Fix: You are currently running PHP 8.1.2-1ubuntu2.19. PHP 8.1 is now deprecated in Nextcloud 30. Nextcloud 31 may require at least PHP 8.2. Please upgrade to one of the officially supported PHP versions provided by the PHP Group as soon as possible.

I will not gonna fix this, if you want to fix, upgrade the php version to 8.2 or higher and reconfigure the previews steps.

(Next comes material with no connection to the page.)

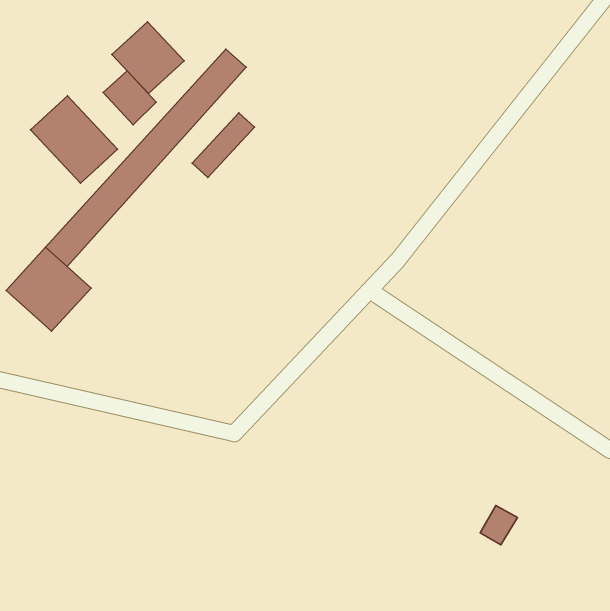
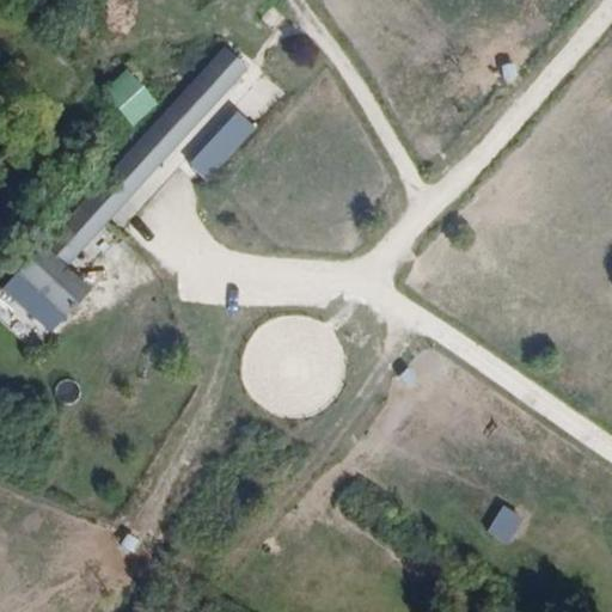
building: [112,22,184,94] -> none
building: [30,96,118,183] -> none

Fix: Server has no maintenance window start time configured. This means resource intensive daily background jobs will also be executed during your main usage time. We recommend to set it to a time of low usage, so users are less impacted by the load caused from these heavy tasks.

No solution for now.

Install coturn and enable video calling from different IPs

1. install coturn:

   sudo apt install coturn
   sudo systemctl enable coturn
   sudo systemctl start coturn
   sudo systemctl status coturn
   

2. enable coturn by editing /etc/default/coturn

   sudo vim /etc/default/coturn
   

   uncomment or add TURNSERVER_ENABLED=1

3. Create Auth-Secret for static-auth-secret by runnig:

   openssl rand -hex 32
   

4. Back up /etc/turnserver.conf and edit new one as follow:

   sudo mv /etc/turnserver.conf /etc/turnserver.conf.original
   sudo vim /etc/turnserver.conf
   

   add following lines to it, replace YOUR_AUTH_SECRET with your static-auth-secret that created in previews step, replace nc.example.com with your own domain:

   listening-port=3478
   fingerprint
   use-auth-secret
   static-auth-secret=YOUR_AUTH_SECRET
   realm=nc.example.com
   total-quota=100
   bps-capacity=0
   stale-nonce=600
   no-multicast-peers
   

5. now we restart coturn and check it’s status to make sure everything is working:

   sudo systemctl restart coturn 
   sudo systemctl status coturn 
   

6. enable ufw firewall and open http, https, ssh, 3478 ports:

   sudo ufw enable
   sudo ufw allow http
   sudo ufw allow https
   sudo ufw allow ssh
   sudo ufw allow 3478
   sudo ufw status
   

   restart apache and coturn again by runnig:

   sudo systemctl restart coturn
   sudo systemctl restart apache2
   

7. Nevigate to you brwoser window, NextCloud -> User Icon -> Administration settings -> Talk, add new TURN server fill these parts and you will see success icon on right side like this: That is it, all set and done!